— Par Selim Lander —
Un spectacle hors norme porté sur la scène par un magicien et virtuose des ombres chinoises et son pianiste mais qui va bien au-delà puisqu’il mêle des séquences de cinéma muet, et comme il se doit dans un hommage à Cocteau des extraits de ses films, quelques dessins recomposés sur grand écran par un usage sobre et intelligent de la vidéo, et quelques textes (poèmes ou autres) dits par François Morel.

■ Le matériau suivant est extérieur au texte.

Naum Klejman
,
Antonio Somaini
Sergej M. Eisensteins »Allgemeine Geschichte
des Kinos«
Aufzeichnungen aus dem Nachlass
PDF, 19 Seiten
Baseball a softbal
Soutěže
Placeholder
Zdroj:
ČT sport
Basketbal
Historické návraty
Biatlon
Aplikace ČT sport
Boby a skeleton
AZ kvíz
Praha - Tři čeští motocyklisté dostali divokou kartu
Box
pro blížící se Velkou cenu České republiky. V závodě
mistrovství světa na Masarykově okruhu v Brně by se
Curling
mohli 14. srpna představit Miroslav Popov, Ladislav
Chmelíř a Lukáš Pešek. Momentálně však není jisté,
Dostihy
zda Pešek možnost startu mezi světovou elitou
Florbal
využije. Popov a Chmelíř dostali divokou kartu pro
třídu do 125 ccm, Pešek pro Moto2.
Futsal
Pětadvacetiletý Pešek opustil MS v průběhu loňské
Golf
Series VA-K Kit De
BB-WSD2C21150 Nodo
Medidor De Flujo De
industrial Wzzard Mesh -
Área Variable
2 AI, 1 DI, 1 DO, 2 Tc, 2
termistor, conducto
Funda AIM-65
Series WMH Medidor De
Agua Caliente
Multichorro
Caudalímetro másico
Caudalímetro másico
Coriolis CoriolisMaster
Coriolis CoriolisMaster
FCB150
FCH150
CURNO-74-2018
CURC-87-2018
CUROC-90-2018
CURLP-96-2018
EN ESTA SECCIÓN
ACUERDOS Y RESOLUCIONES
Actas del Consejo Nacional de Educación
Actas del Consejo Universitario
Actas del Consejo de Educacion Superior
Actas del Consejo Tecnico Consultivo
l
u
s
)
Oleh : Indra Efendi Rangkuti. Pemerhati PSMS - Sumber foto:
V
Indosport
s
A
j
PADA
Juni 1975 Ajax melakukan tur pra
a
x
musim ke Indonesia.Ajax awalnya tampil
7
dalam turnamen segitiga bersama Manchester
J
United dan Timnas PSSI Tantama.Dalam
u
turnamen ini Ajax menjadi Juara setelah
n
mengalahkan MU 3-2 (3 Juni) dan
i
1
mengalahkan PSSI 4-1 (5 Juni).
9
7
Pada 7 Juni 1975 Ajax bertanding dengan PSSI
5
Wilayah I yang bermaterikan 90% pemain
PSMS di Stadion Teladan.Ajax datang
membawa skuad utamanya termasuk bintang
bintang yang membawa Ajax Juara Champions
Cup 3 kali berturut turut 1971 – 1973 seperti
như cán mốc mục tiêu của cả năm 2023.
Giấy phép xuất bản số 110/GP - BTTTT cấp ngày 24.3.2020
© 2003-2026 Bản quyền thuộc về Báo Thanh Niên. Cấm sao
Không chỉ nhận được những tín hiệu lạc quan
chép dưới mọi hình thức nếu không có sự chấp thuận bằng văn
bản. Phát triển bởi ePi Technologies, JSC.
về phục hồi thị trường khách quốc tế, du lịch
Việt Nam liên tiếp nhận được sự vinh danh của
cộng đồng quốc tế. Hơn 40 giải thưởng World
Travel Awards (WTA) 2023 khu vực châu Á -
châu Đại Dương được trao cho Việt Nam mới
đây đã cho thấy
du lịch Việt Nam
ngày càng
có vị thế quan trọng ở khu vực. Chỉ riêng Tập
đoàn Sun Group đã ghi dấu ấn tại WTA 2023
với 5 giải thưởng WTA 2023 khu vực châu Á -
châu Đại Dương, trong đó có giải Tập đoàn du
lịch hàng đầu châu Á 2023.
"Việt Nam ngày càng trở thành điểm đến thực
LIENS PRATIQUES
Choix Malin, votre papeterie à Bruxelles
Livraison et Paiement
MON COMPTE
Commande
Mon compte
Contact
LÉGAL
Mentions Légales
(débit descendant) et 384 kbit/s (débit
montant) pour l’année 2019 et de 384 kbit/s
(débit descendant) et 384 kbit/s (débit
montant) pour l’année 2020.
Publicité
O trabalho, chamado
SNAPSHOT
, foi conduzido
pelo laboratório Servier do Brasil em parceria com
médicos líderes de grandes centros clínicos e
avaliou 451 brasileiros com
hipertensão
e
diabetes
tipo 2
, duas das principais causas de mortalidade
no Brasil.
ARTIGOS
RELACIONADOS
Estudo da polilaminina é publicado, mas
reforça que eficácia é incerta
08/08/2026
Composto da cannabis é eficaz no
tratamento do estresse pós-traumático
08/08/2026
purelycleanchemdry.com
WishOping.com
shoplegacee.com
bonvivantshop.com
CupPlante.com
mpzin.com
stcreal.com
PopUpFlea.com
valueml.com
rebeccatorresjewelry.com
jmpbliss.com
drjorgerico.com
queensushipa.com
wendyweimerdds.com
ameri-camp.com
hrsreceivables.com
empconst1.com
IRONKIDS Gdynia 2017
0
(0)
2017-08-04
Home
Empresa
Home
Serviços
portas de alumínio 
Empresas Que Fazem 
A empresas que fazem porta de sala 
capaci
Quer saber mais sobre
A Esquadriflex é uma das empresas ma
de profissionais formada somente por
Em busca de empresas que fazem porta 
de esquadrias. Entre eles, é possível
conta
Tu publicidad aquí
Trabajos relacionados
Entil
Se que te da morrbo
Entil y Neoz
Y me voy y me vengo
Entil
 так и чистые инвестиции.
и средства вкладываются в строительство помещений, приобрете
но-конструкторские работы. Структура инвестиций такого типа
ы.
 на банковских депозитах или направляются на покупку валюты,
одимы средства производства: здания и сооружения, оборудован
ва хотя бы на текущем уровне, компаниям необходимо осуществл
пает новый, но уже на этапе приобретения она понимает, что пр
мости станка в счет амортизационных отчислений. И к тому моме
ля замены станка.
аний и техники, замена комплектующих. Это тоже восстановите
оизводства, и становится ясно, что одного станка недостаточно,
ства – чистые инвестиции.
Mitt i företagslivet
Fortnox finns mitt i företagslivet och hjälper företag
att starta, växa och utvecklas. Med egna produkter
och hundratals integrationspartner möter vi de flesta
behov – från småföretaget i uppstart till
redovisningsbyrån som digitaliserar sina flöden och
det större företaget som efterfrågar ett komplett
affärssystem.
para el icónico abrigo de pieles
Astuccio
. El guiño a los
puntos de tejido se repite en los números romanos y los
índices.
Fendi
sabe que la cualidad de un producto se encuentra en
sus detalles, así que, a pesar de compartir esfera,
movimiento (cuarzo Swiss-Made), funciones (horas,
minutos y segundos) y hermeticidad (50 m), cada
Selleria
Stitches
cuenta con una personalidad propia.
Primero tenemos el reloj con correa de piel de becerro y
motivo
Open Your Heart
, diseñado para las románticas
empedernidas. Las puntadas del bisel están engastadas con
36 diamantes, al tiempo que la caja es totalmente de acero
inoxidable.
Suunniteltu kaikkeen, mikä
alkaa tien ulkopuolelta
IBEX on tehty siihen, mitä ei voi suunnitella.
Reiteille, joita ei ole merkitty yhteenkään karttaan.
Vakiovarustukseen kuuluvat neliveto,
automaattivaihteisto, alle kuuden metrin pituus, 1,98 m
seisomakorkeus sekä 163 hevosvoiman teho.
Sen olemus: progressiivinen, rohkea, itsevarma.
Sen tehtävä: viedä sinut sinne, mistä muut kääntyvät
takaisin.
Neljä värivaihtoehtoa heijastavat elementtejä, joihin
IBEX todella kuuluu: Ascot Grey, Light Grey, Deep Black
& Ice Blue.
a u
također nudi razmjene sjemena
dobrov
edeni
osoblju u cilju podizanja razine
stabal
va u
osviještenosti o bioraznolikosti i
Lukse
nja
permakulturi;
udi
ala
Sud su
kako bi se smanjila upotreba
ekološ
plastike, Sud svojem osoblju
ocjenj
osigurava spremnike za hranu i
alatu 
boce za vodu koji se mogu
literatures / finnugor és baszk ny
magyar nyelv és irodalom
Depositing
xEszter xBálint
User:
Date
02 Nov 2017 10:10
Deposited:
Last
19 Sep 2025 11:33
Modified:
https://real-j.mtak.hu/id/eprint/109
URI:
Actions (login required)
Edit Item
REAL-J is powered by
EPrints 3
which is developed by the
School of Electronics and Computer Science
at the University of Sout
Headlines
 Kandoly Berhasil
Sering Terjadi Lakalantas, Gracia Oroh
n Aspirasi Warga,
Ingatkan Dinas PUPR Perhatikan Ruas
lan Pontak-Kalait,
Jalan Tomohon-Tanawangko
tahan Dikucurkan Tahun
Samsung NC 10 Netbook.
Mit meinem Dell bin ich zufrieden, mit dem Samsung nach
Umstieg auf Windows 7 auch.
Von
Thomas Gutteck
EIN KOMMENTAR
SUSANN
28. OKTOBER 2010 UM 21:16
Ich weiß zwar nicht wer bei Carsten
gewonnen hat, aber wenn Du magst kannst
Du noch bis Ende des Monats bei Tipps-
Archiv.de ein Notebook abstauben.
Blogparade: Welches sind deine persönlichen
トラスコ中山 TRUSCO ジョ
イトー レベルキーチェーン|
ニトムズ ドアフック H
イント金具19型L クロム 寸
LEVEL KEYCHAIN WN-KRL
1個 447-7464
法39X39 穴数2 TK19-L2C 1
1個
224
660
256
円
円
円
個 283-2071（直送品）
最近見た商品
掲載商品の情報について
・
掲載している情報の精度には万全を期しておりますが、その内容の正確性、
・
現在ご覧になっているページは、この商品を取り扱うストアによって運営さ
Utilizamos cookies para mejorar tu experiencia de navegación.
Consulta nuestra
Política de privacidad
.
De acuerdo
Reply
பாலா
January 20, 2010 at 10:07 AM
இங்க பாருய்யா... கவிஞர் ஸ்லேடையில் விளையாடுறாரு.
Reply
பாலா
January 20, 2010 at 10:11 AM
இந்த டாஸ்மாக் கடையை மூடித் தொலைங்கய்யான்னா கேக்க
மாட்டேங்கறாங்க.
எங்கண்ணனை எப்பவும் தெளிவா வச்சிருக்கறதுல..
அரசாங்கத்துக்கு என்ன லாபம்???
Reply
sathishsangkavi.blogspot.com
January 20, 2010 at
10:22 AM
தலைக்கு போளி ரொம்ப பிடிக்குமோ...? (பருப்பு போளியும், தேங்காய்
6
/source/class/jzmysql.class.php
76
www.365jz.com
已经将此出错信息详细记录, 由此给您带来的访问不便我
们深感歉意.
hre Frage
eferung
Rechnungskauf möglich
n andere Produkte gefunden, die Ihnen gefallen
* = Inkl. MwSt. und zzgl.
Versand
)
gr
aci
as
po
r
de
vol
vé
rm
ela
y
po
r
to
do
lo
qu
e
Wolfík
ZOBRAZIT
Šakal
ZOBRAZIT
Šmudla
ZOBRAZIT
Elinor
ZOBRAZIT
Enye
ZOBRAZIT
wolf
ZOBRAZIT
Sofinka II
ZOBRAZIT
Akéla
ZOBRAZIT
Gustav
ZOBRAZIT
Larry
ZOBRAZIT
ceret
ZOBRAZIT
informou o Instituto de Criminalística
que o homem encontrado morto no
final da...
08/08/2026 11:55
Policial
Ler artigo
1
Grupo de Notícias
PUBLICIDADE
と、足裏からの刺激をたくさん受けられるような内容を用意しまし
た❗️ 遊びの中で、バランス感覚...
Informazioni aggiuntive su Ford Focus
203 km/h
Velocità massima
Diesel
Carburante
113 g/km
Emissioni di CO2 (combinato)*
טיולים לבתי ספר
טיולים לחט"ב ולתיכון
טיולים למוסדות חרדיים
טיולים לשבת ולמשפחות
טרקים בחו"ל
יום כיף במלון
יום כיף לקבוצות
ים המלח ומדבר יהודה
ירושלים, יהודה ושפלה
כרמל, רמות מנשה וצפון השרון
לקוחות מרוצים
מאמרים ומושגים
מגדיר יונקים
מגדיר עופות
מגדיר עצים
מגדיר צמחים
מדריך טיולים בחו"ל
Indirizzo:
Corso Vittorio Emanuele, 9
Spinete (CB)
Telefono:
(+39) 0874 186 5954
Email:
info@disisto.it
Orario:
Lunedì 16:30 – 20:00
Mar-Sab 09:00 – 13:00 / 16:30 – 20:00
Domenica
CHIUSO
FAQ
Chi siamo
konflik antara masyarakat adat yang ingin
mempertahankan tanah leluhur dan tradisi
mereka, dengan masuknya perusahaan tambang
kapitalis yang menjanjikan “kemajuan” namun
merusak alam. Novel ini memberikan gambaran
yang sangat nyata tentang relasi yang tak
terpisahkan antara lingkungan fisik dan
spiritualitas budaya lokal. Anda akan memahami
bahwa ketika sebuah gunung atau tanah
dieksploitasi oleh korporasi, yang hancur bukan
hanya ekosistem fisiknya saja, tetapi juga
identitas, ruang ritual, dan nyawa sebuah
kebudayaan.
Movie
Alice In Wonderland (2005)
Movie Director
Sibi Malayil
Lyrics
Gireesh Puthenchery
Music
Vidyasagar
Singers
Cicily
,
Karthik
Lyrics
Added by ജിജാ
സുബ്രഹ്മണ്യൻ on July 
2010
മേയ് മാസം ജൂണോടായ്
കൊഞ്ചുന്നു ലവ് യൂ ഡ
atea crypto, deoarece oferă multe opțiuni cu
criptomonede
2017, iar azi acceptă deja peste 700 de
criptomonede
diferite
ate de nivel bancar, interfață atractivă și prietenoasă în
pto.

Si le spectacle fascine c’est sans nul doute en partie justement parce qu’il est hors norme. Et d’abord parce qu’il met un magicien sur le plateau. Il fut un temps où les salles de spectacle présentaient régulièrement des magiciens. Le public populaire, qui remplissait alors ces salles, était habitué et paradoxalement plus blasé que le public « culturel » (à défaut d’être toujours cultivé !) qui fréquente désormais les théâtres. Par contre, le mélange des genres ne surprend pas ce deuxième et actuel public. Néanmoins, l’humanité n’ayant pas fondamentalement changé depuis 100 ans, aujourd’hui comme alors, « habitué » et « blasé » sont des traits de caractère éminemment « volatiles » au sens où il suffit que la qualité soit au rendez-vous pour que l’enthousiasme reprenne le dessus.
« Il ne faut pas comprendre, il s’agit de croire ». La formule étant répétée plusieurs fois, force est d’en déduire quelle constitue une sorte de morale pour ce spectacle, ce qui tend à assimiler la magie au religieux (et qui ne devrait étonner personne). Il y a néanmoins une différence entre les deux qui semble avoir échappé aux observateurs. Saint Thomas ne demande qu’à croire mais il a besoin de voir. Devant un spectacle de magie nous refusons absolument de croire ce que nous voyons : ce qui s’appelle proprement n’en pas croire ses yeux.
La force de ce spectacle est de savoir toucher autant – quoique différemment – les enfants aux âmes naïves et les vieux crocodiles. Différemment car ils ne regarderont sûrement pas de la même manière, par exemple, Jean Marais traverser le miroir à l’aide de ses gants magiques. Mais autant puisqu’une âme d’enfant sommeille même chez les plus rassis, qui ne demande qu’à se réveiller.
Hommes aux mille mains – La magie Cocteau. Avec Philippe Beau accompagné au piano par Marek Kastelnik. En tournée à Tropiques-Atrium le 25 mai 2018.